We are familiar with the notion that material possessions constitute wealth; and no doubt we are too often called upon to deplore the destruction or the wasteful use of the material resources of wealth. Sheep and cattle perish in droughts, or by floods; wheat-fields are bereft of crops; the pastures are burnt up; mines are wastefully worked, or let lie idle in the cruel grip of speculation—businesses are badly managed, or hurled into bankruptcy by the mysterious surprises of the money market; enterprises that promised well are brought to ruin by the sheer perversity of man; and when such disasters come nigh us and touch us with the stinging friction of personal interest, we promptly and with sympathetic vigour cry "Loss! loss! huge loss! And we have sorrowful apprehension of the misery, perchance widespread misery, which lies behind it all. This is natural, and distinctly human.

But we should have as prompt and as sympathetic an apprehension of the huger disasters which, as a people, we are suffering through the chronic waste of manhood.
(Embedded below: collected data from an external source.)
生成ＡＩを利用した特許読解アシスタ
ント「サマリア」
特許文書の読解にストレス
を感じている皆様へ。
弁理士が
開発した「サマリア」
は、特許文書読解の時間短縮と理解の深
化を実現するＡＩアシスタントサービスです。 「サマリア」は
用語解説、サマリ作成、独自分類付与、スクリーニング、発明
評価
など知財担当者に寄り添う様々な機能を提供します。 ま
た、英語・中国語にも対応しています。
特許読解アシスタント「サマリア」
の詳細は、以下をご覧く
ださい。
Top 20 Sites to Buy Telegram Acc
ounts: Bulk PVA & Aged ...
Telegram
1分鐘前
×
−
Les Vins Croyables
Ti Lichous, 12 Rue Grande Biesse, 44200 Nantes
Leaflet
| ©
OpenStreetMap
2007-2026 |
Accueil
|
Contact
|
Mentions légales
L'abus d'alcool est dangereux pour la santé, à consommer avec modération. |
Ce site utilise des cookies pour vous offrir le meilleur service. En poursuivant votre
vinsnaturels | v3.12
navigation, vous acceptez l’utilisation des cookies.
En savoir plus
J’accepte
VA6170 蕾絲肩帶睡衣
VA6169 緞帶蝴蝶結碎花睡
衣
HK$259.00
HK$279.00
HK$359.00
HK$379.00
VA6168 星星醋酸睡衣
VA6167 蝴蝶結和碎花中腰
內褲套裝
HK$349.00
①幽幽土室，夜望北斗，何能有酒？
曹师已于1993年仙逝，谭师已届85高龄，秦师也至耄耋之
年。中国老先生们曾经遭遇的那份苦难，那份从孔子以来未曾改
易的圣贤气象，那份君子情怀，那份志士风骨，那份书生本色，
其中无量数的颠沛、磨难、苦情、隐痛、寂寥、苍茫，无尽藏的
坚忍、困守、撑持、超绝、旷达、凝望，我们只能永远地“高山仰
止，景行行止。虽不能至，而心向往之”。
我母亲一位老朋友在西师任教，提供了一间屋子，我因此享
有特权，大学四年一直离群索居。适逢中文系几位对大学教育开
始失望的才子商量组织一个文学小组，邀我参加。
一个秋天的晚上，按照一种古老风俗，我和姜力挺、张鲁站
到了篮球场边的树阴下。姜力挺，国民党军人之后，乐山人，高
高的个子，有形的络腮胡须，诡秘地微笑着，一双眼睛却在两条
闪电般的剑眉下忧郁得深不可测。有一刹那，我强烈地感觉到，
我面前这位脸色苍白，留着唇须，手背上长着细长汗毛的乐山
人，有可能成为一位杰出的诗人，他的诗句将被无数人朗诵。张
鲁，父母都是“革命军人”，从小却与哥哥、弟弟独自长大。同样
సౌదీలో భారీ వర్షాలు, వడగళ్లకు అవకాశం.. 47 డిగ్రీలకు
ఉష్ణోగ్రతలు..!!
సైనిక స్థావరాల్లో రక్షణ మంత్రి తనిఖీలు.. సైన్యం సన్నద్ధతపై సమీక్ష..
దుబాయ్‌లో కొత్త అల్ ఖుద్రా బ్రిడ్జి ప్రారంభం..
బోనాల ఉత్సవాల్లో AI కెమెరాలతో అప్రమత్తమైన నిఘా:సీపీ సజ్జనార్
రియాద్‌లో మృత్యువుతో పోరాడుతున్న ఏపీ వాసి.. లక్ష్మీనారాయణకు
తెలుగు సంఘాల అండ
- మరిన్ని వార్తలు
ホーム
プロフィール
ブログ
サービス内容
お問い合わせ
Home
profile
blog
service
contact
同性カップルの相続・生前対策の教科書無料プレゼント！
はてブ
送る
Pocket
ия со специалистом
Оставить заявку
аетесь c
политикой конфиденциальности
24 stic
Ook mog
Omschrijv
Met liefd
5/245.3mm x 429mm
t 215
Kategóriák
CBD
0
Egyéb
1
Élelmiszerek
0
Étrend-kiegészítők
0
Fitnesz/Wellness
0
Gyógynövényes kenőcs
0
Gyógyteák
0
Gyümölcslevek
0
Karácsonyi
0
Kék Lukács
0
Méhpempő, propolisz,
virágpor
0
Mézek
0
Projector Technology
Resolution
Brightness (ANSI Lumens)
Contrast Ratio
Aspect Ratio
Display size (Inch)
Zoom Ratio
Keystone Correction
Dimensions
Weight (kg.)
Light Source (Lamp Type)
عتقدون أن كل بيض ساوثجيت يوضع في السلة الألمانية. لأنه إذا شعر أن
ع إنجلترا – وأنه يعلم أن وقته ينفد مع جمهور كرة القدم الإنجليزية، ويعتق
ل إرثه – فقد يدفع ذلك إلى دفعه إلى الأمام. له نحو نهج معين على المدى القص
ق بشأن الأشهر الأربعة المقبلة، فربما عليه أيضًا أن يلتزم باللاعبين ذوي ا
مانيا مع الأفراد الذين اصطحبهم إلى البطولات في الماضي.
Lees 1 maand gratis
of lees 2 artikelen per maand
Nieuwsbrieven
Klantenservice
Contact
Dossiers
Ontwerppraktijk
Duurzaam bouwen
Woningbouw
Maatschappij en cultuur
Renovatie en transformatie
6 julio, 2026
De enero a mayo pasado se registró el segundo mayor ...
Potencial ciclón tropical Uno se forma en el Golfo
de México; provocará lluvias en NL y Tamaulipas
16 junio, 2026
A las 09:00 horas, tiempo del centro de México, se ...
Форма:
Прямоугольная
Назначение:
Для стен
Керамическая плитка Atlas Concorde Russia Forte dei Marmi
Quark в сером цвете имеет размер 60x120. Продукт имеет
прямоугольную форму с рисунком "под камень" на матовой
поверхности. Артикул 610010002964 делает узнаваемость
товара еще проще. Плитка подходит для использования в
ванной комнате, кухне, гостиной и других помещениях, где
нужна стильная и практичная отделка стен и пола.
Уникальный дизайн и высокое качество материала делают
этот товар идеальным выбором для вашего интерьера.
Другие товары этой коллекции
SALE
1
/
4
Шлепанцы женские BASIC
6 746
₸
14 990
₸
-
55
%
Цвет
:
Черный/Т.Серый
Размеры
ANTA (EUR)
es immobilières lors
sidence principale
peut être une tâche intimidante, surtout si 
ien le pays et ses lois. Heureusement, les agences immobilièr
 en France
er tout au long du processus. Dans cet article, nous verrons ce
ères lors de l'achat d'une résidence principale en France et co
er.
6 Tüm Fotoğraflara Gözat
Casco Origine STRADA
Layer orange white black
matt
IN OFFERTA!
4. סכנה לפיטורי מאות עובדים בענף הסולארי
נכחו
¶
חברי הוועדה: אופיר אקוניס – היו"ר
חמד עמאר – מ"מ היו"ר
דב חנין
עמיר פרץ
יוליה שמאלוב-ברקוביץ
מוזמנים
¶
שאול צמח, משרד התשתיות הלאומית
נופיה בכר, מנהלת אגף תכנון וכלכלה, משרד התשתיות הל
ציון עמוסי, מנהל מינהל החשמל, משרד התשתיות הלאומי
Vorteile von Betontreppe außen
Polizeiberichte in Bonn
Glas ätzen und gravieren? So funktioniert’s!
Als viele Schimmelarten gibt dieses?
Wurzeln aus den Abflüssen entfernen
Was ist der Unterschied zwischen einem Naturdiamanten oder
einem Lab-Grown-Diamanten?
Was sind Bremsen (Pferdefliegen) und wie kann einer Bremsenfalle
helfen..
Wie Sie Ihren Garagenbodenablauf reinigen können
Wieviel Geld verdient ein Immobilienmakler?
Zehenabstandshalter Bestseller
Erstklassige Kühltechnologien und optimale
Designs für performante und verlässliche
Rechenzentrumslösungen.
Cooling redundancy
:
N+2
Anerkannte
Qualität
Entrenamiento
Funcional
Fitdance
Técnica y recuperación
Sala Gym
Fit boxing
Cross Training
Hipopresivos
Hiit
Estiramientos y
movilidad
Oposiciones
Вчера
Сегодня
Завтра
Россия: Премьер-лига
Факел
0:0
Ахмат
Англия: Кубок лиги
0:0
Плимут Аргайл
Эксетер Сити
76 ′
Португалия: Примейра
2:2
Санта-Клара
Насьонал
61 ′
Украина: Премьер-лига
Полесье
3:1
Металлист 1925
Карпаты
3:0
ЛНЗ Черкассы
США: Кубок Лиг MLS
Of late years, it is true, we have advanced far in the better appreciation of the national importance of sane and capable human life. Child-life not only receives our pity, but has also safeguarding legislation and the protection of public sentiment. We are more intelligently and jealously careful about the health conditions of labour. Moreover, when we hear of catastrophes involving loss of life on land or sea, we are not slow in the expression of our desolation of feeling. We count as heroes those who risk their lives to save the life of others. All honour to the brave; and so be it for ever. But we have a long way to go yet before we shall have reached a just appreciation of the true value of human life, either from the strictly personal or the national standpoint; we are yet far from an intelligent and passionate recognition of the unmeasured waste of wealth whose tragedy moves with such painful eloquence under our eyes, in almost every moment of our working existence. Our page 7 reformatories, our prisons, our aslyums, ah! what painful lessons they mournfully teach us. What man of vital sensibility can regard without emotion the degradation and corruption of manhood through ignorance and vice, through evil environment, bad laws and bad customs, through wilful indulgence in selfish pleasure and other kinds of sin? Physical strength and bodily comfort, intellectual power and imaginative resource, moral sanity and spiritual beauty, all that constitutes the glory of man and provides joy in work, peace of home, fulness of inspiration, subtilty of invention, mutual confidence and brotherhood—all are lost to the national wealth through the degradation and depravity of manhood. What a portentious study! The gospel ideal bends over it—yes, broods over it, as the Saviour over Jerusalem, weepingly, but not without hope. For the gospel is the power of God unto salvation. Its grand objective is man. Its divine purpose is to build him up into strong and virtuous being.